ECLI:NL:RBZWB:2018:1529
Rechtbank Zeeland-West-Brabant
- Voorlopige voorziening
- Rechtspraak.nl
Afwijzing verzoek om voorlopige voorziening inzake omgevingsvergunning voor biomineralenfabriek te Roosendaal
Op 9 maart 2018 heeft de voorzieningenrechter van de Rechtbank Zeeland-West-Brabant uitspraak gedaan in een zaak betreffende een verzoek om voorlopige voorziening. Verzoekers, bestaande uit meerdere partijen, hebben beroep ingesteld tegen de besluiten van het college van burgemeester en wethouders van de gemeente Roosendaal, die op 31 oktober 2017 een omgevingsvergunning in twee fasen hebben verleend aan Biomineralen B.V. voor het oprichten van een productiebedrijf voor biomineralen aan de Potendreef te Roosendaal. De verzoekers vroegen de voorzieningenrechter om een voorlopige voorziening, omdat zij vreesden dat de bouwwerkzaamheden onomkeerbare gevolgen zouden hebben voordat de bodemprocedure was afgerond.
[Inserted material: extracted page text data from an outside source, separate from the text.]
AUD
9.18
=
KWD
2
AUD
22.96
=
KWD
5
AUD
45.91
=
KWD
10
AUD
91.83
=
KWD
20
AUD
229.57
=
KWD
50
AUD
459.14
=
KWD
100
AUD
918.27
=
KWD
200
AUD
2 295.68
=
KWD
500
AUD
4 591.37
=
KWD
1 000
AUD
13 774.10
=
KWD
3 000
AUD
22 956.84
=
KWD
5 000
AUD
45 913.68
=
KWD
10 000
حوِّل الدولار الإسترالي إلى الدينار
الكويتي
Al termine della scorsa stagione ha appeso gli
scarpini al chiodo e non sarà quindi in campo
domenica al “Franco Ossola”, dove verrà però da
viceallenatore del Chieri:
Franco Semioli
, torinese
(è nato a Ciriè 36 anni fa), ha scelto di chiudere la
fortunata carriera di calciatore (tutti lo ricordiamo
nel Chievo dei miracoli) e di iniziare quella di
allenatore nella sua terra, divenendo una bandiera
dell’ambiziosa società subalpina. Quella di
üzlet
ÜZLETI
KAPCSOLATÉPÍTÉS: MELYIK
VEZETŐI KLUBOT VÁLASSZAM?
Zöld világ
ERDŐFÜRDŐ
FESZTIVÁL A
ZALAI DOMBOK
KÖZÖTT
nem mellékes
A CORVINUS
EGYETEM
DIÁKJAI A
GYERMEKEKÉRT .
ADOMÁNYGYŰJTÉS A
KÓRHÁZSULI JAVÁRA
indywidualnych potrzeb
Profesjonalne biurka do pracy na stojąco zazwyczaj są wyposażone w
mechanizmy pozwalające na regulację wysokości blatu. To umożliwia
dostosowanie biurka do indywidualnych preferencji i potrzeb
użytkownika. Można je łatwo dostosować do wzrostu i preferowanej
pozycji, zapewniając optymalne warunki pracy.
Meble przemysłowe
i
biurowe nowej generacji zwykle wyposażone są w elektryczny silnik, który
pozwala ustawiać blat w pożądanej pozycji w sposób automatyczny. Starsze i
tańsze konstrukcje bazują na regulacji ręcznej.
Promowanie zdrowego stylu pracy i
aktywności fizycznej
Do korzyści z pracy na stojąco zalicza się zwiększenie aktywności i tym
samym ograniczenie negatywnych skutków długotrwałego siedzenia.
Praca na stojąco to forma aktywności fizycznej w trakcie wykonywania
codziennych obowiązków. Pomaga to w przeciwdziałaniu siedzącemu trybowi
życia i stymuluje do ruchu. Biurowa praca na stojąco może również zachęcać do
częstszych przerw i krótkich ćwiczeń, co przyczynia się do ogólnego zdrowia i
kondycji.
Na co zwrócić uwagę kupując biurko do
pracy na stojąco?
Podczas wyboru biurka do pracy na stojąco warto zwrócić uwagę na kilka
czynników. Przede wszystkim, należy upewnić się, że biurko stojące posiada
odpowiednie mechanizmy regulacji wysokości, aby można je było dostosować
Tijdens de zitting op 9 maart 2018, waar de verzoekers en hun gemachtigden aanwezig waren, heeft Biomineralen B.V. schriftelijk toegezegd dat zij pas met de bouwwerkzaamheden zou beginnen nadat er uitspraak was gedaan in de bodemprocedures. De voorzieningenrechter heeft deze toezegging serieus genomen en geen reden gezien om aan de betrouwbaarheid ervan te twijfelen. Hierdoor concludeerde de voorzieningenrechter dat er geen sprake was van een spoedeisend belang, wat een vereiste is voor het toewijzen van een voorlopige voorziening.
De voorzieningenrechter heeft de verzoeken om voorlopige voorziening dan ook afgewezen, met de overweging dat de verzoekers de uitspraak in de bodemprocedure kunnen afwachten. Tevens is er geen aanleiding voor een proceskostenveroordeling. De uitspraak is gedaan door mr. C.A.F. van Ginneken, in aanwezigheid van griffier N.A. D’Hoore, en er staat geen rechtsmiddel open tegen deze uitspraak.